--- The task ---
Pick up at the line with "Панасовський О.Г.". Write it out exactly, along with each later line through the end of the data, and nothing more.

--- Records ---
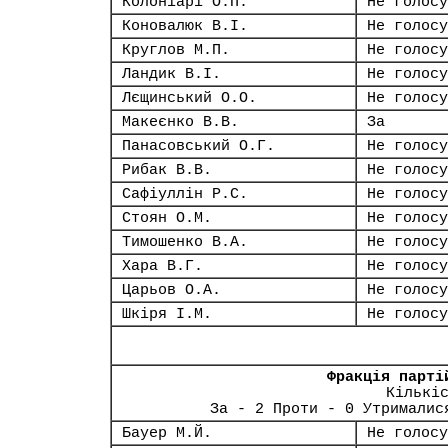
Колоніарі О.П.
Не голосу
Коновалюк В.І.
Не голосу
Круглов М.П.
Не голосу
Ландик В.І.
Не голосу
Лєщинський О.О.
Не голосу
Макеєнко В.В.
За
Панасовський О.Г.
Не голосу
Рибак В.В.
Не голосу
Сафіуллін Р.С.
Не голосу
Стоян О.М.
Не голосу
Тимошенко В.А.
Не голосу
Хара В.Г.
Не голосу
Царьов О.А.
Не голосу
Шкіря І.М.
Не голосу
Фракція парті
Кількі
За - 2 Проти - 0 Утрималис
Бауер М.Й.
Не голосу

--- Exercise solution ---
Панасовський О.Г.
Не голосу
Рибак В.В.
Не голосу
Сафіуллін Р.С.
Не голосу
Стоян О.М.
Не голосу
Тимошенко В.А.
Не голосу
Хара В.Г.
Не голосу
Царьов О.А.
Не голосу
Шкіря І.М.
Не голосу
Фракція парті
Кількі
За - 2 Проти - 0 Утрималис
Бауер М.Й.
Не голосу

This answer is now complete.